Well me and my faithful Mongrel2 cohorts have been knocking down tickets in Mongrel2 with our goal of Aug 31st to release Mongrel2 1.0. Since I announced the 1.0 goal we've completed everything but 5 tickets and implemented all the features we needed. There's also been some big leaps in the number of languages we support.
First, you can grab the latest 1.0beta4 from the main page and you can follow the GettingStarted docs for a fast course in getting it up and running. After that we've been maintaining the Manual as we make features so everything is documented. We've adopted a policy that a feature isn't done until it's documented in the manual.
Our test coverage is also fairly high for a C project, and you can take a look at where we're at so far. Our test suite isn't entirely automated but we can get decent coverage with about 80% automation.
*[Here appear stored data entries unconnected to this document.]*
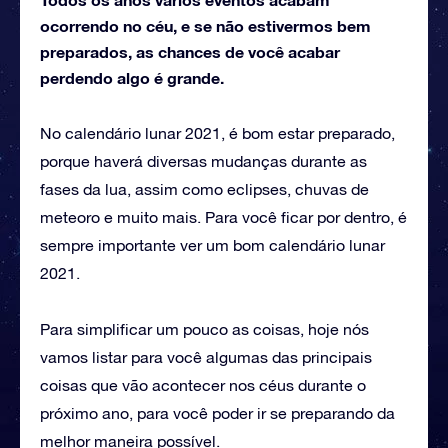
ocorrendo no céu, e se não estivermos bem
preparados, as chances de você acabar
perdendo algo é grande.
No calendário lunar 2021, é bom estar preparado,
porque haverá diversas mudanças durante as
fases da lua, assim como eclipses, chuvas de
meteoro e muito mais. Para você ficar por dentro, é
sempre importante ver um bom calendário lunar
2021.
Para simplificar um pouco as coisas, hoje nós
vamos listar para você algumas das principais
coisas que vão acontecer nos céus durante o
próximo ano, para você poder ir se preparando da
melhor maneira possível.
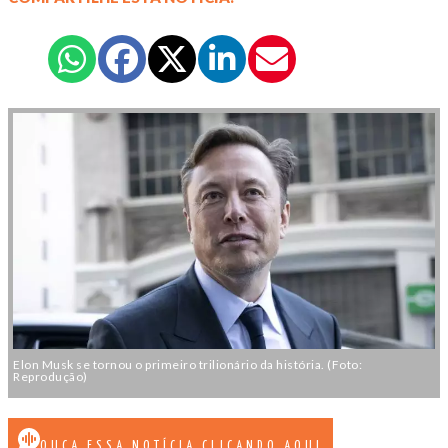
Elon Musk se tornou o primeiro trilionário da história. (Foto:
Reprodução)
OUÇA ESSA NOTÍCIA CLICANDO AQUI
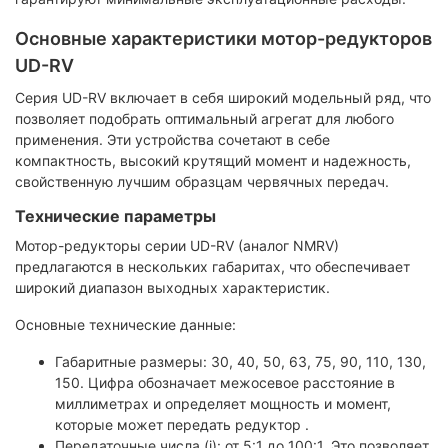
Основные характеристики мотор-редукторов
UD-RV
Серия UD-RV включает в себя широкий модельный ряд, что
позволяет подобрать оптимальный агрегат для любого
применения. Эти устройства сочетают в себе
компактность, высокий крутящий момент и надежность,
свойственную лучшим образцам червячных передач.
Технические параметры
Мотор-редукторы серии UD-RV (аналог NMRV)
предлагаются в нескольких габаритах, что обеспечивает
широкий диапазон выходных характеристик.
Основные технические данные:
Габаритные размеры: 30, 40, 50, 63, 75, 90, 110, 130,
150. Цифра обозначает межосевое расстояние в
миллиметрах и определяет мощность и момент,
которые может передать редуктор .
Передаточные числа (i): от 5:1 до 100:1. Это позволяет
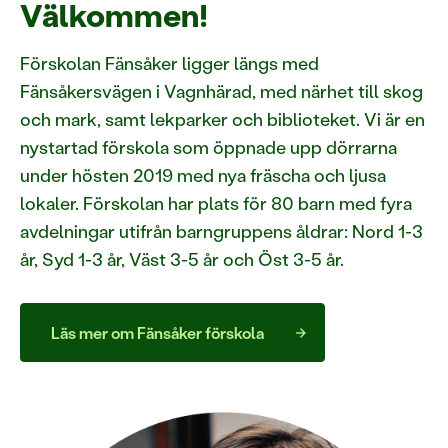
Välkommen!
Förskolan Fänsåker ligger längs med
Fänsåkersvägen i Vagnhärad, med närhet till skog
och mark, samt lekparker och biblioteket. Vi är en
nystartad förskola som öppnade upp dörrarna
under hösten 2019 med nya fräscha och ljusa
lokaler. Förskolan har plats för 80 barn med fyra
avdelningar utifrån barngruppens åldrar: Nord 1-3
år, Syd 1-3 år, Väst 3-5 år och Öst 3-5 år.
Läs mer om Fänsåker förskola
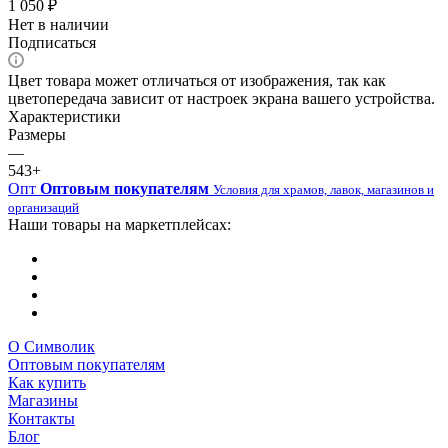
1 050
₽
Нет в наличии
Подписаться
Цвет товара может отличаться от изображения, так как
цветопередача зависит от настроек экрана вашего устройства.
Характеристики
Размеры
—
543+
Опт
Оптовым покупателям
Условия для храмов, лавок, магазинов и
организаций
Наши товары на маркетплейсах:
О Символик
Оптовым покупателям
Как купить
Магазины
Контакты
Блог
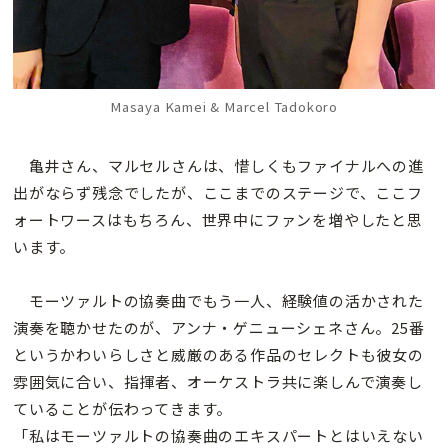
Masaya Kamei & Marcel Tadokoro
亀井さん、マルセルさんは、惜しくもファイナルへの進
出がならず残念でしたが、ここまでのステージで、ここフ
ォートワースはもちろん、世界中にファンを増やしたと思
います。
モーツァルトの協奏曲でもう一人、経験値の活かされた
演奏を聴かせたのが、アンナ・ゲニューシェネさん。25番
というかわいらしさと威厳のある作品のセレクトも彼女の
雰囲気に合い、指揮者、オーケストラ共に楽しんで演奏し
ていることが伝わってきます。
「私はモーツァルトの協奏曲のエキスパートとはいえない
Tomorrow I'm going to be solving a bug I found and then auditing code looking for bugs and inconsistencies.
We also have Ruby, Python, C++, PHP, Haskell, Common Lisp, Perl, .NET, and Lua as supported programming languages for handlers. That makes 9 programming languages, and most of them can run things like Rack, WSGI, Plack and ASP.NET for running web applications.
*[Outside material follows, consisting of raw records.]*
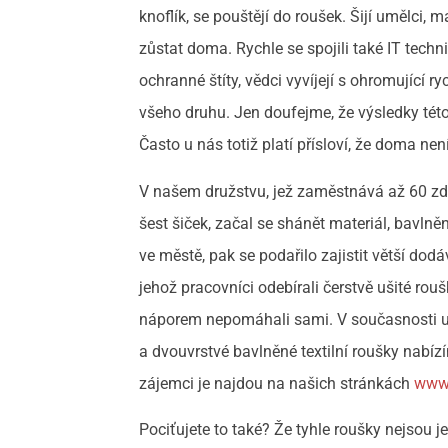
knoflík, se pouštějí do roušek. Šijí umělci,
zůstat doma. Rychle se spojili také IT techn
ochranné štíty, vědci vyvíjejí s ohromující 
všeho druhu. Jen doufejme, že výsledky této
Často u nás totiž platí přísloví, že doma n
V našem družstvu, jež zaměstnává až 60 zdra
šest šiček, začal se shánět materiál, bavln
ve městě, pak se podařilo zajistit větší do
jehož pracovníci odebírali čerstvě ušité rou
náporem nepomáhali sami. V současnosti u
a dvouvrstvé bavlněné textilní roušky nabízí
zájemci je najdou na našich stránkách
www.
Pociťujete to také? Že tyhle roušky nejsou 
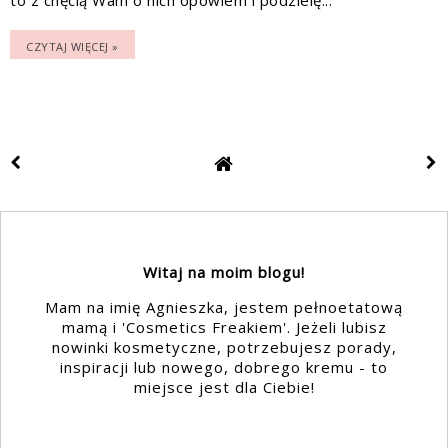
CZYTAJ WIĘCEJ »
Witaj na moim blogu!
Mam na imię Agnieszka, jestem pełnoetatową
mamą i 'Cosmetics Freakiem'. Jeżeli lubisz
nowinki kosmetyczne, potrzebujesz porady,
inspiracji lub nowego, dobrego kremu - to
miejsce jest dla Ciebie!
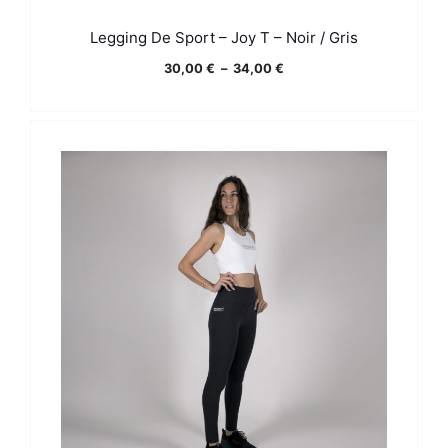
Legging De Sport – Joy T – Noir / Gris
Plage
30,00
€
–
34,00
€
de
prix :
30,00 €
à
34,00 €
People are getting into using Mongrel2 and kicking the tires, and making cool stuff apart from just these langauage bindings. Abram Hindle did a fun one where he combined Perl, Mongrel2, Harbinger, and CSound to do a real-time web interface to control music. Check out his PDF for his presentation where he gets into some gritty details about Mongrel2 from a Perl perspective.
Mongrel2 now has lots of tweakable settings that end up being nearly every global variable we could safely give you access to. Our settings system is also designed to have reasonable defaults so if you don't set one, then that's alright.
As we define more configuration elements that are global to the whole system we'll be putting them in the settings. We also got it so you can attach routes to arbitrary handlers and proxies.
We've solved the problem of massive uploads by implementing an Async Upload protocol that prevents giant files from choking your backends. The async system is designed to first hit your handlers with an announcement message saying an upload is coming, streams it to a tempfile, then a final message with the path to the tmpfile. This lets you do async backend processing without special background runners or anything.
We also gave you the ability to kill a connection from a handler by sending a 0 byte message. Combined with the Async Upload protocol this means you can prevent large files from killing your server by just killing the connection after you get the first announcement message.
The roughest and probably coolest feature from an operations perspective is the Control Port which gives you a domain socket that you can access to monitor and control Mongrel2 processes. I ditched the SIGQUIT signal for dumping status, and instead you use m2sh to connect to the control socket to issue commands.
You can then get status on currently running tasks (kind of an internal ps), current socket connections and how old they are, the time on the server, and you can kill connections by their id. The UI to this is fairly raw but it works well and I've been playing with it live since I wrote it.
The control port takes over the roll of timeouts in Mongrel2. Since all of Mongrel2's communication is async it was too hard to develop a policy of what should be timed out or not. Instead your handlers can kill connections with a kill message, and you can use the control port to monitor and kill them how you need.
Mongrel2 was, for a very short time, the first web server to support /dev/null for scalability and sharding performance. It worked well, but the usefulness of it was limited. Still, I agree with the original rationale for its inclusion and plan to create a better /dev/null handler that accepts POSTs for real-time async event drive web scale cloud storage.
Stay tuned on this.
That wraps up all the stuff we've done in the last few weeks and it looks like we'll be able to release a very feature rich and complete Mongrel2 as 1.0. It will contain about 80% of the features you find in other web servers, and then we'll add only what's really necessary in 2.0.
If you try it out and hit bugs, please submit a ticket.